**** Document text ****

Last Monday the Jean-Claude Bradley Memorial Symposium was held in Cambridge (slide decks). Jean-Claude was a remarkable man and I spoke at the meeting on several things and also how he made me jealous with his Open Notebook Science work. I had the pleasure to work with him on a RDF representation of solubility data.

It took me a long time to group my thoughts and write the abstract I submitted to the meeting:
    I always believed that with Open Data, Open Source, and Open Standards I was doing the right thing; that it was enough for a better science. However, I have come to the realization that these features are not enough. Surely, they aid Open collaborations, though not even sufficient there, but they fail horribly in the "scientific method." Because while ODOSOS makes work reproducible, it lacks the context needed by scholars to understand what it solved. That is, it details out in much detail how some scientific question is answered, but not what question that was. As such, it fails to follow the established practices in scholarly research. In this presentation I will show how I should have done some of my research, and ponder on reasons why I had not done so.
And it also took me a long time and a lot of stress to get together some slides, but I managed in the end:

During the talk I promised to start doing Open Notebook Science (ONS) for my research, and I am currently exploring ONS platforms.

**** Dataset records ****

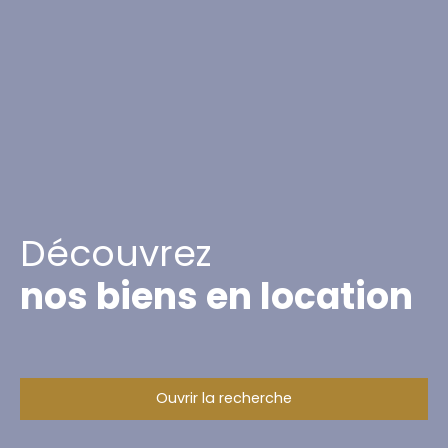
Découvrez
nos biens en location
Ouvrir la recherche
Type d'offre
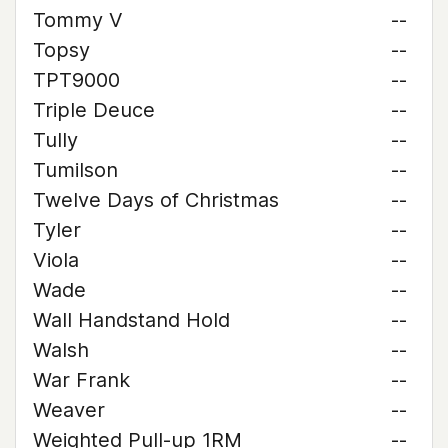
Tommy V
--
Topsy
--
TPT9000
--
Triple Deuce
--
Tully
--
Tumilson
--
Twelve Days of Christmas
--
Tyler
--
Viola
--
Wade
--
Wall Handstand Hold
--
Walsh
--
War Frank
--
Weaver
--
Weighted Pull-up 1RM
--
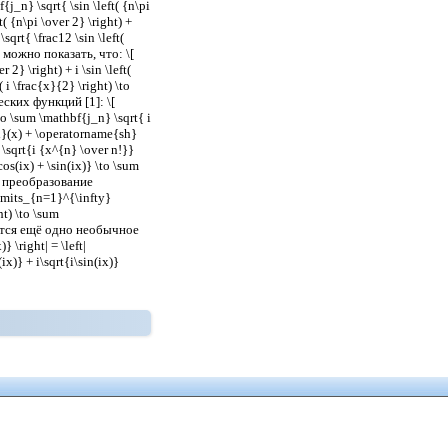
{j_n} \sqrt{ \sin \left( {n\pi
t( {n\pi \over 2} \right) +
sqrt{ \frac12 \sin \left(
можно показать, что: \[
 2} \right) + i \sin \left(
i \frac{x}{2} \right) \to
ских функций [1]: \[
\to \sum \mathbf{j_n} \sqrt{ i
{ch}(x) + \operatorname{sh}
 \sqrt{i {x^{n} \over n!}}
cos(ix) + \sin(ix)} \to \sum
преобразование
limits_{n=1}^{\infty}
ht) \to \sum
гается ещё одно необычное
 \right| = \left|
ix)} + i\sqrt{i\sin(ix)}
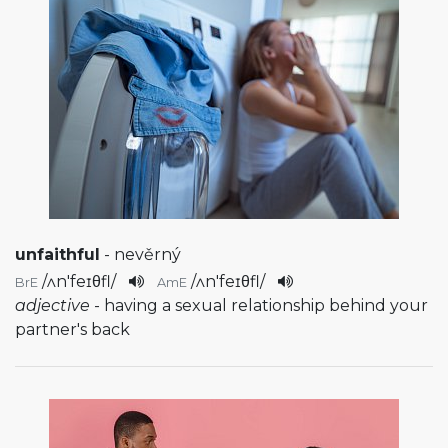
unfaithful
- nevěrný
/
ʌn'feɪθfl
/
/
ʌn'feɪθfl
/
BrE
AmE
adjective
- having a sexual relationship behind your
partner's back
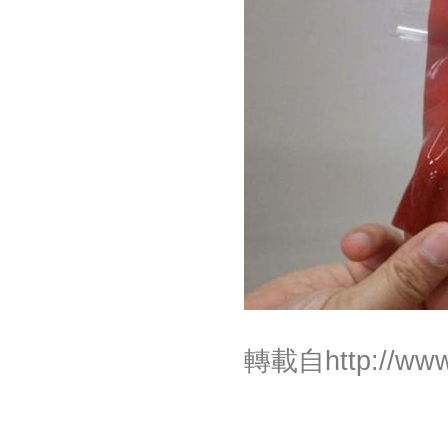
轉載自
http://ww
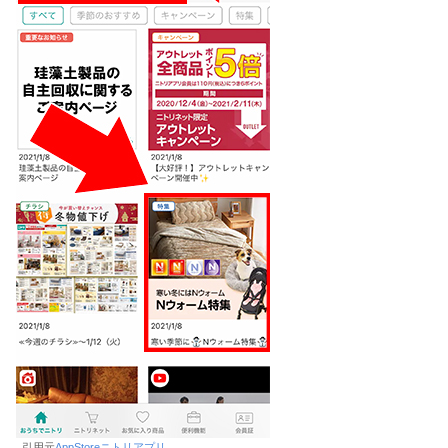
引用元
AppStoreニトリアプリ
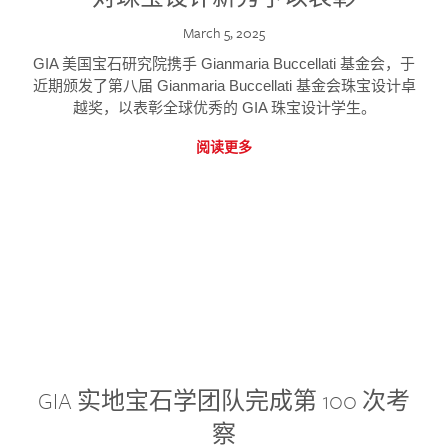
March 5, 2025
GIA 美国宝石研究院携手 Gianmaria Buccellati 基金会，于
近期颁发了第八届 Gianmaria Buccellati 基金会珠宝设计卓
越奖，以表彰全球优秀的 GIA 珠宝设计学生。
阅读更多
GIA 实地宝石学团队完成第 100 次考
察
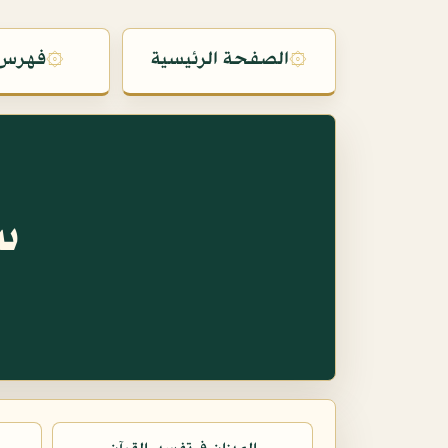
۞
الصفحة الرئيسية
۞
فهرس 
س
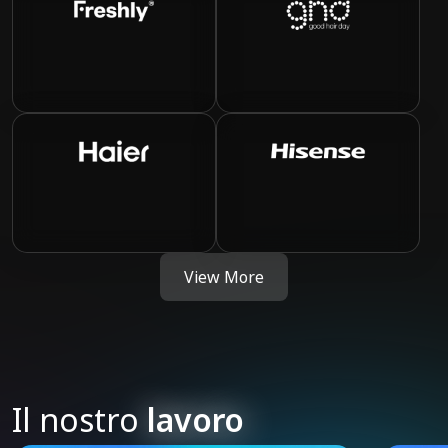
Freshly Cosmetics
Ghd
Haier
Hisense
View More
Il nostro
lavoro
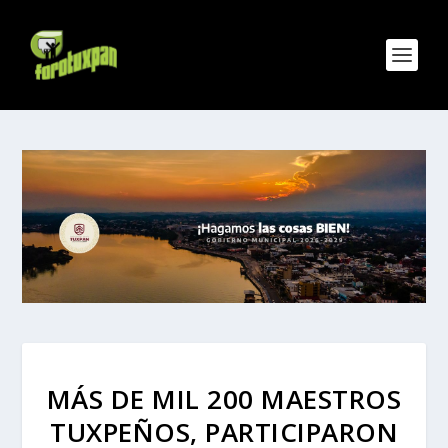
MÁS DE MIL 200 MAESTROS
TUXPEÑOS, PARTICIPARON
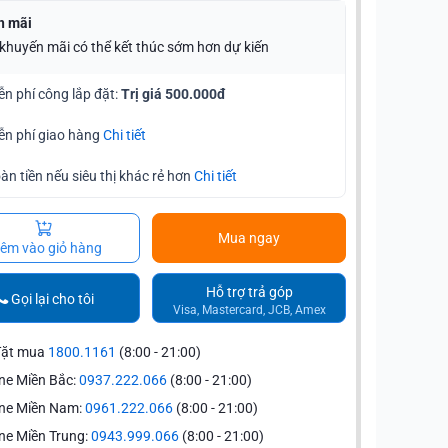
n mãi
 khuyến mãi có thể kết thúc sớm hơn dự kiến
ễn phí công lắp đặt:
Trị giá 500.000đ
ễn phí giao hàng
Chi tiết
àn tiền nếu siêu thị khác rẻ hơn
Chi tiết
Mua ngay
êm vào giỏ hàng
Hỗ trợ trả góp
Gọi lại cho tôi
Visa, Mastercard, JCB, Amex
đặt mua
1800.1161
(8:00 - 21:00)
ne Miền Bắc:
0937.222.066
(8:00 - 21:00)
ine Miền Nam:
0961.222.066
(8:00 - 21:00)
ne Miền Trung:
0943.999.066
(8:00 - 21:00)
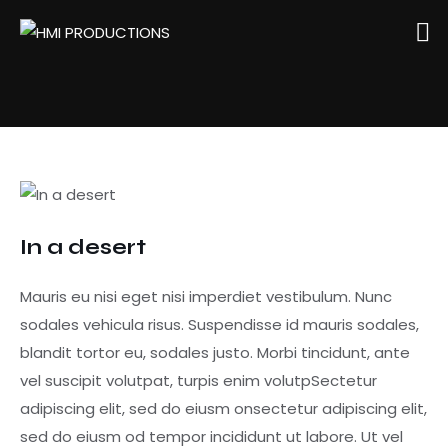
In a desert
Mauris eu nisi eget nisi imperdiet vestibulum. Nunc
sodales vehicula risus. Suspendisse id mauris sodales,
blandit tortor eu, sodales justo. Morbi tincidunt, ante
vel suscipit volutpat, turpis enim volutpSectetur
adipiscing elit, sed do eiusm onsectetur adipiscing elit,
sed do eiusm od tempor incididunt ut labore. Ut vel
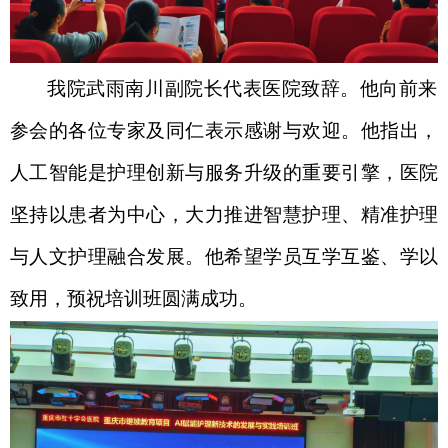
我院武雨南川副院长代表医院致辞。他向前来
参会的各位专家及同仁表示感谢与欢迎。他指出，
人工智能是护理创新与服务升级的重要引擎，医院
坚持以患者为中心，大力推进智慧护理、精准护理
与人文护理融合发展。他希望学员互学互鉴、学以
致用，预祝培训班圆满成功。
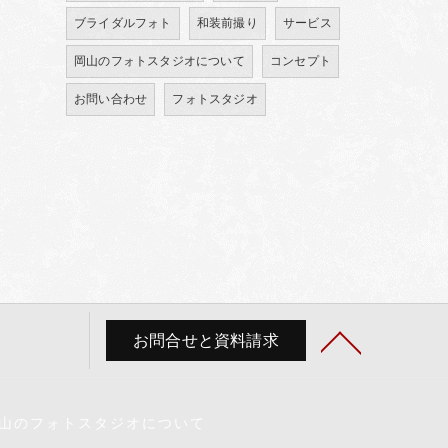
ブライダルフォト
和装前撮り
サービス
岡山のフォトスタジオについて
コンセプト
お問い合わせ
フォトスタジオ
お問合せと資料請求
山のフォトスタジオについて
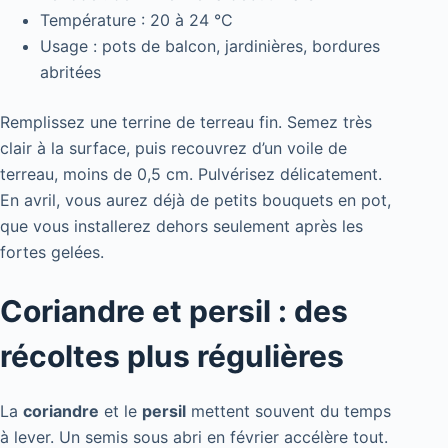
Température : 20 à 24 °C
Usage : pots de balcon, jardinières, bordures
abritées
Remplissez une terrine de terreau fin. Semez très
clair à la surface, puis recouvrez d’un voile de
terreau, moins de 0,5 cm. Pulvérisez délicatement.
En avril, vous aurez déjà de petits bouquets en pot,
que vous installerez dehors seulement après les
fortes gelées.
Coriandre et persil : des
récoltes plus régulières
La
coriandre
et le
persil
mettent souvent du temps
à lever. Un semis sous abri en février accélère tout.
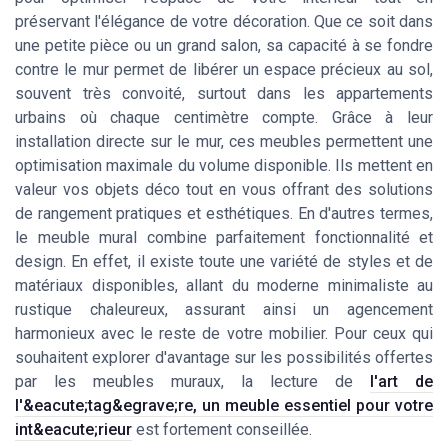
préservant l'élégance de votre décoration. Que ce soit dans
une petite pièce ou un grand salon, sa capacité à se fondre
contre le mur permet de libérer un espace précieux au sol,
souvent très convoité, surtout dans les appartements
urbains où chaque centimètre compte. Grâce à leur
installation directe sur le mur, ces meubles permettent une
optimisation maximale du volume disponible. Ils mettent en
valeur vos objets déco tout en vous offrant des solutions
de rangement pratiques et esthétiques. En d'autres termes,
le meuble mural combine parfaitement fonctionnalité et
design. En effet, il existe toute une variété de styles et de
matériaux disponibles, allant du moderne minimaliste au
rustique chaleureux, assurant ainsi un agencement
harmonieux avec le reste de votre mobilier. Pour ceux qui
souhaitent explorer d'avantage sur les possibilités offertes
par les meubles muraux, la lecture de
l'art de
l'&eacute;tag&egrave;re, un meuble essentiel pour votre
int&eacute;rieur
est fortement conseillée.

****

* Directions
A - Reproduce the part of the symposium post between "It took me a" and "not done so.", inclusive.
B - In the symposium post, what data did the writer work with Jean-Claude to represent in RDF?

* Results of the exercise
A -
It took me a long time to group my thoughts and write the abstract I submitted to the meeting:
    I always believed that with Open Data, Open Source, and Open Standards I was doing the right thing; that it was enough for a better science. However, I have come to the realization that these features are not enough. Surely, they aid Open collaborations, though not even sufficient there, but they fail horribly in the "scientific method." Because while ODOSOS makes work reproducible, it lacks the context needed by scholars to understand what it solved. That is, it details out in much detail how some scientific question is answered, but not what question that was. As such, it fails to follow the established practices in scholarly research. In this presentation I will show how I should have done some of my research, and ponder on reasons why I had not done so.

B - Solubility data.